54The applicant cannot blame the respondent for refusing to fund the assessment with Dr. Getahun, given my reasons above. Further, there is no guarantee that Dr. Getahun would have attributed her current difficulties to this accident, or that he would have recommended further physical therapy.
55In any event, it is the applicant’s burden to prove that further physical therapy is reasonable and necessary. I do not agree that there is “no way” for her to prove that the therapy is warranted without a chronic pain assessment. In 2017, there was medical evidence that physiotherapy was warranted. That is not the case for 2021. I do not find that Dr. Singh’s referral from 2021, on its own, tips the scales in favour of the applicant. It is possible that the applicant is deriving a benefit from therapy, but she has not provided physical therapy records since 2017, despite the respondent’s request for them, and has not explained why she could not obtain them. Whether physical therapy is helping the applicant with injuries sustained in the 2016 accident is a question that remains to be answered.
Interest
56Interest applies on the payment of any overdue benefits pursuant to s. 51 of the Schedule. Interest is payable on the psychological assessment, if incurred.
Award
57Under s. 10 of O. Reg. 664, the applicant may be entitled to an award of an amount up to 50% of the benefits and interest owed to her if I find that the respondent unreasonably withheld or delayed payments. I find that the applicant has failed to show that this is the case.

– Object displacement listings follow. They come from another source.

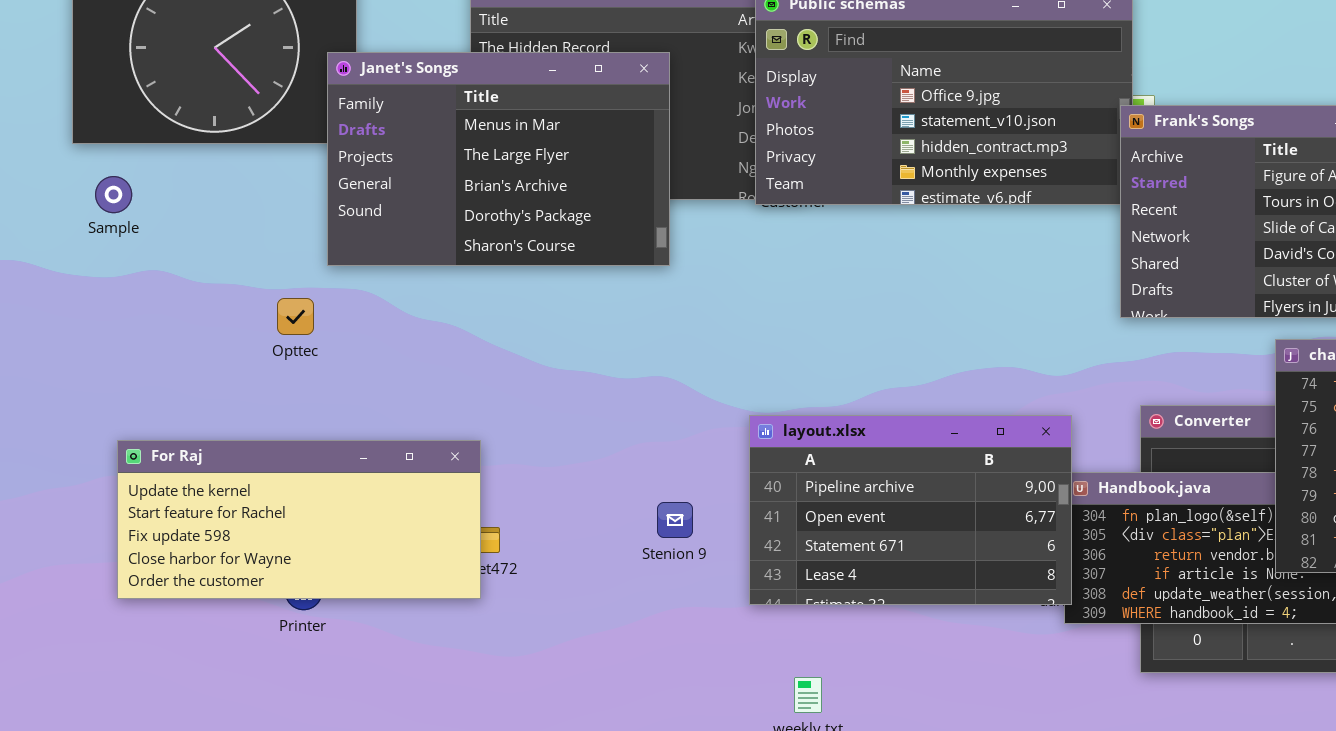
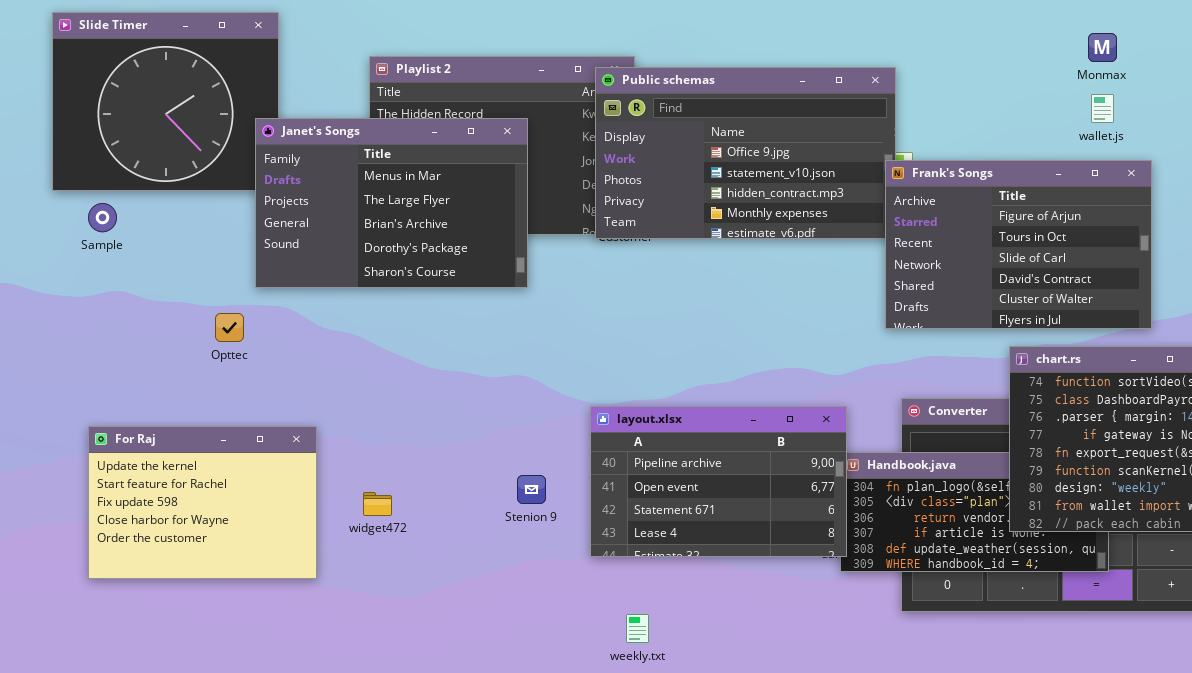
Sample: [95,176,132,213] -> [88,203,117,232], moved
For Raj: [117,440,481,599] -> [88,426,317,579], resized

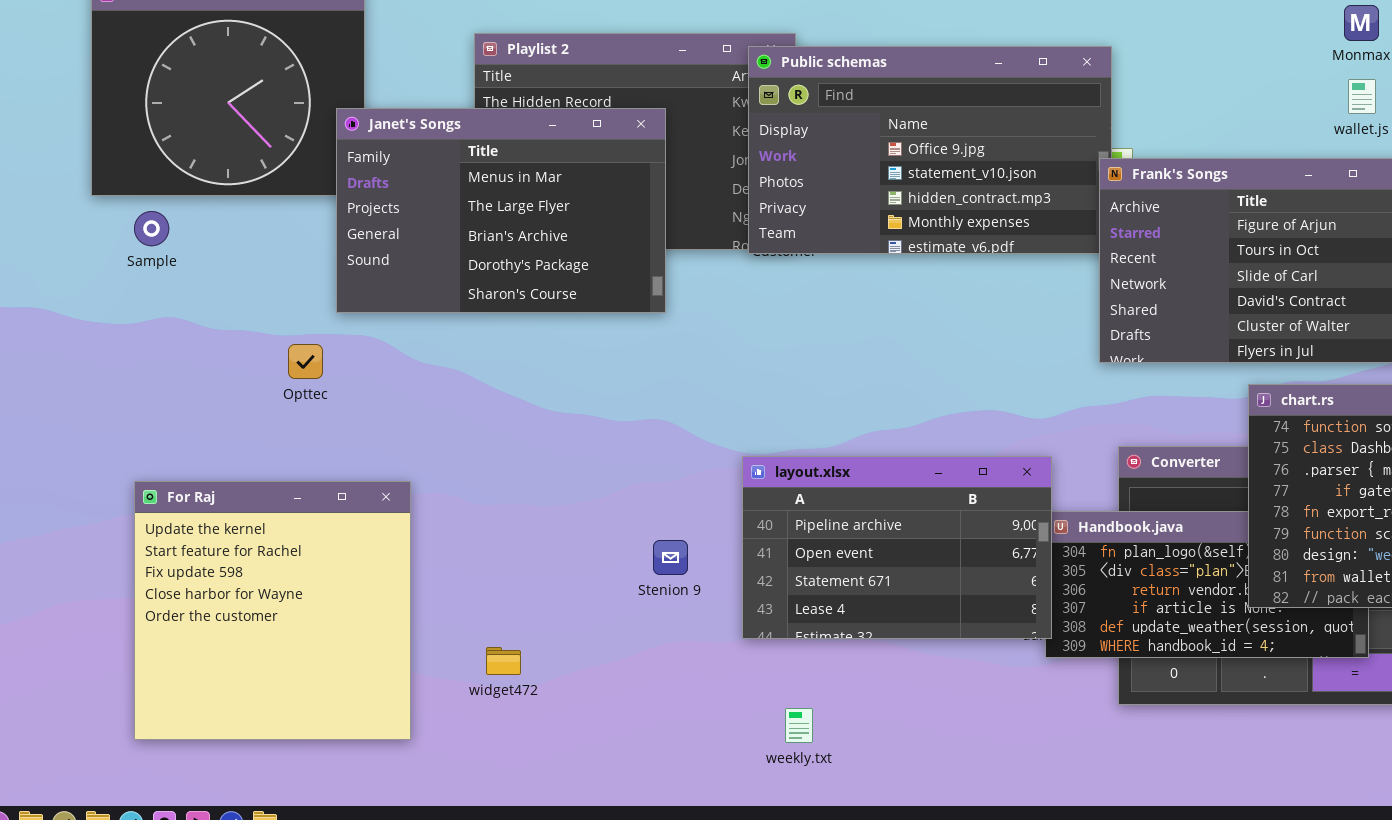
For Raj: [88,426,317,579] -> [134,481,411,740], resized
widget472: [363,492,392,516] -> [486,647,521,675], moved

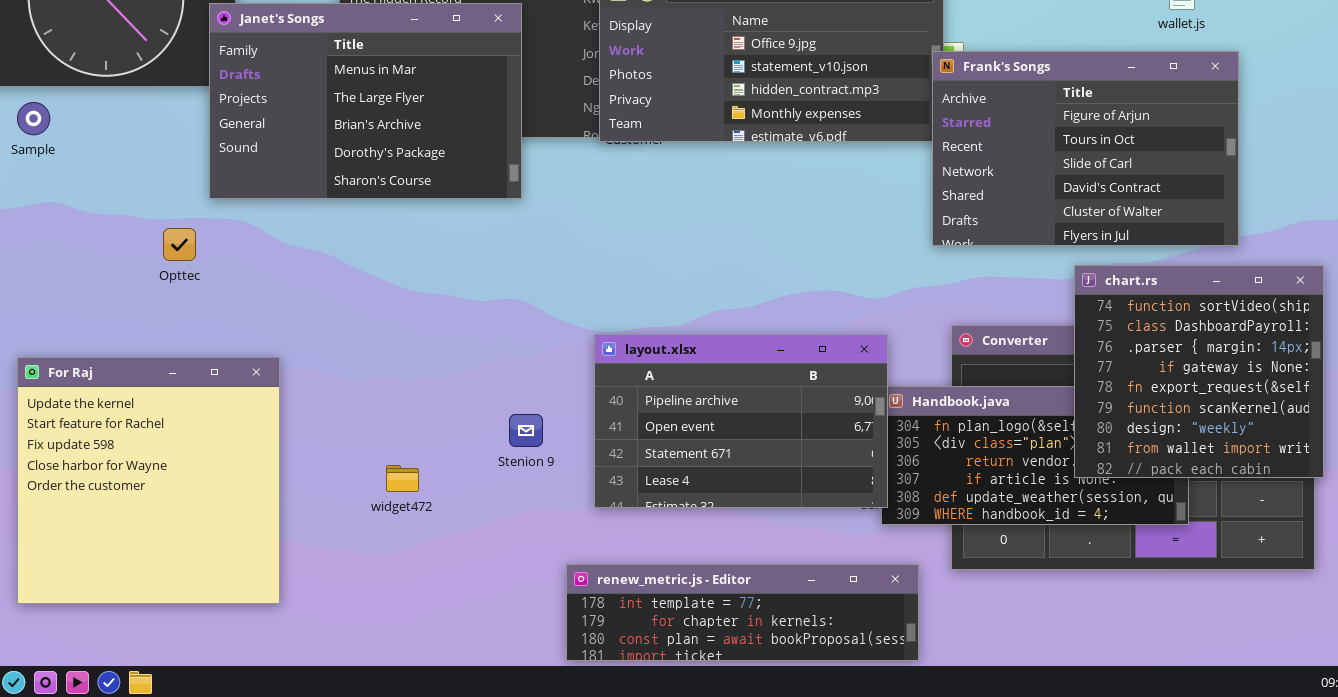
widget472: [486,647,521,675] -> [386,465,419,492], moved
renew_metric.js - Editor: none -> [566,564,919,661], opened

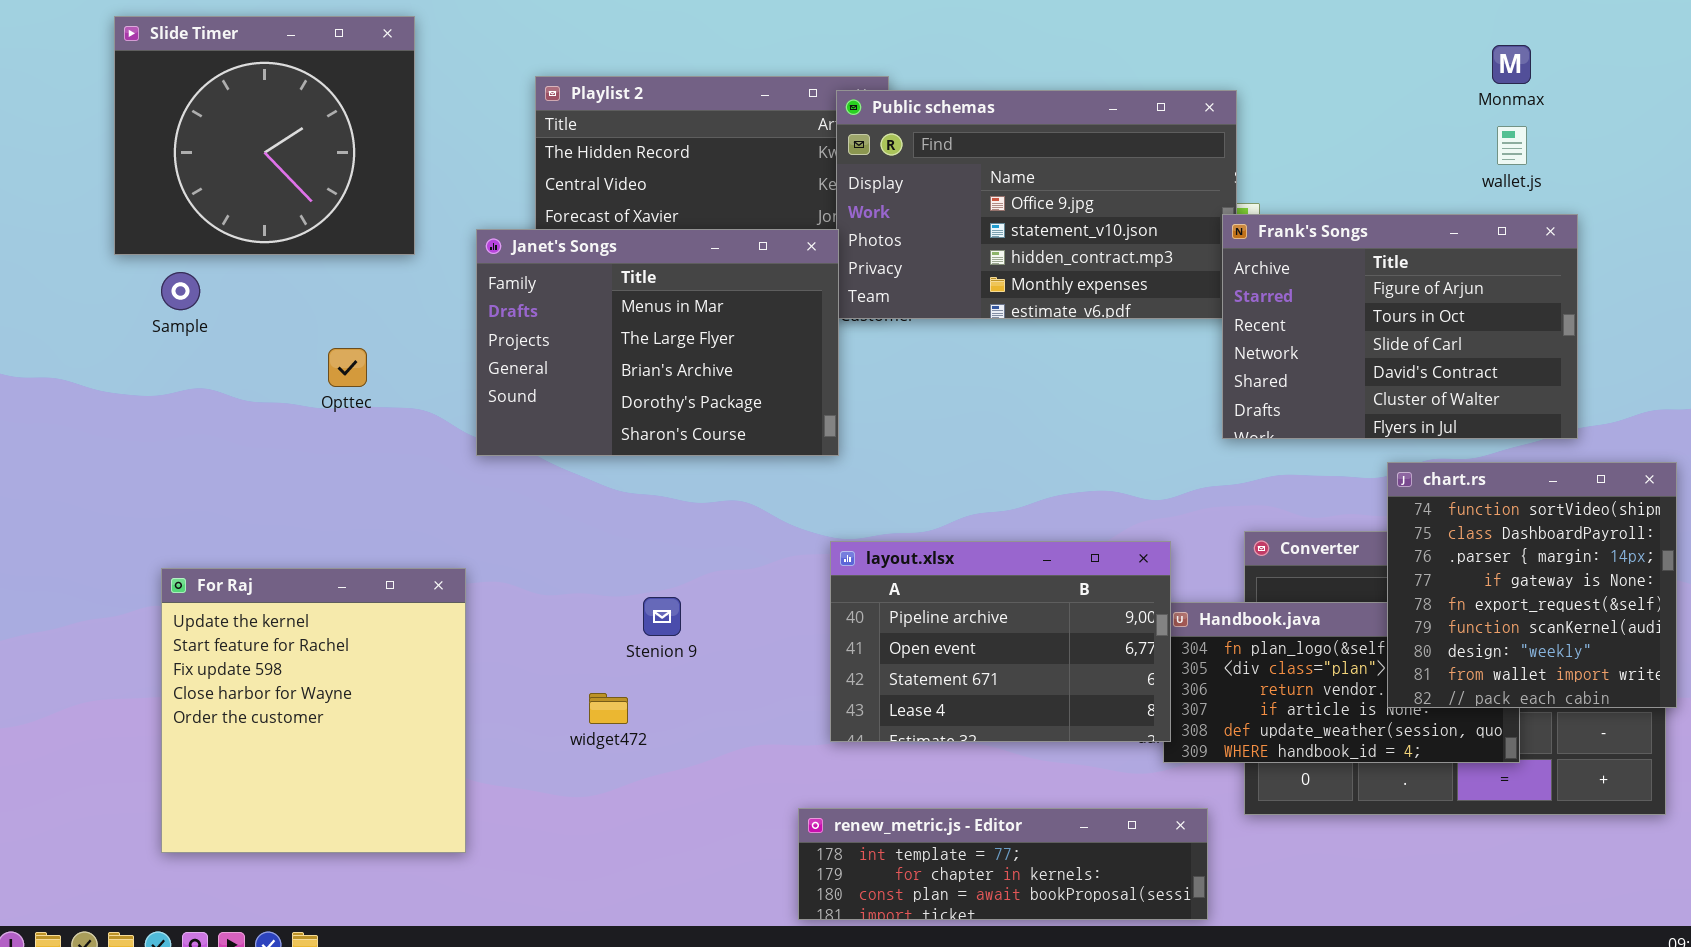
Janet's Songs: [209,3,522,199] -> [476,229,839,456], moved
Opttec: [163,228,196,261] -> [328,348,367,387], moved
Stenion 9: [509,414,543,447] -> [643,597,681,636], moved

58The applicant does not make any submissions with respect to her claim for an award. The respondent submits that the applicant has never provided any particulars of her claim for an award, and thus does not know the case it needs to meet. I find that in the absence of any submissions or evidence with respect to the insurer unreasonably withholding or delaying the benefit owing, the applicant has not met her burden in proving that she is entitled to an award.
ORDER
59The applicant is statute barred from proceeding with the following claims:
i. $199.50 for a treatment plan for physiotherapy submitted by Allied Physio and Rehab on February 13, 2017.
ii. $1,197.50 for a treatment plan for physiotherapy submitted by Allied Physio and Rehab on May 29, 2017.
60The applicant is entitled to the following:
iii. $2,200 for a psychological assessment, proposed by Injury Management and Medical Assessment in a treatment plan dated April 15, 2020.
iv. Interest on any overdue payments pursuant to s. 51 of the Schedule.
61The applicant is not entitled to the following:
v. $2,200 for a chronic pain assessment, proposed by Injury Management and Medical Assessment in a treatment plan dated April 15, 2020.
vi. $2,095.28 for physical therapy, proposed by Carewell Physiotherapy and Rehab Inc. in a treatment plan dated August 13, 2021.
vii. An award under s. 10 of O. Reg. 664.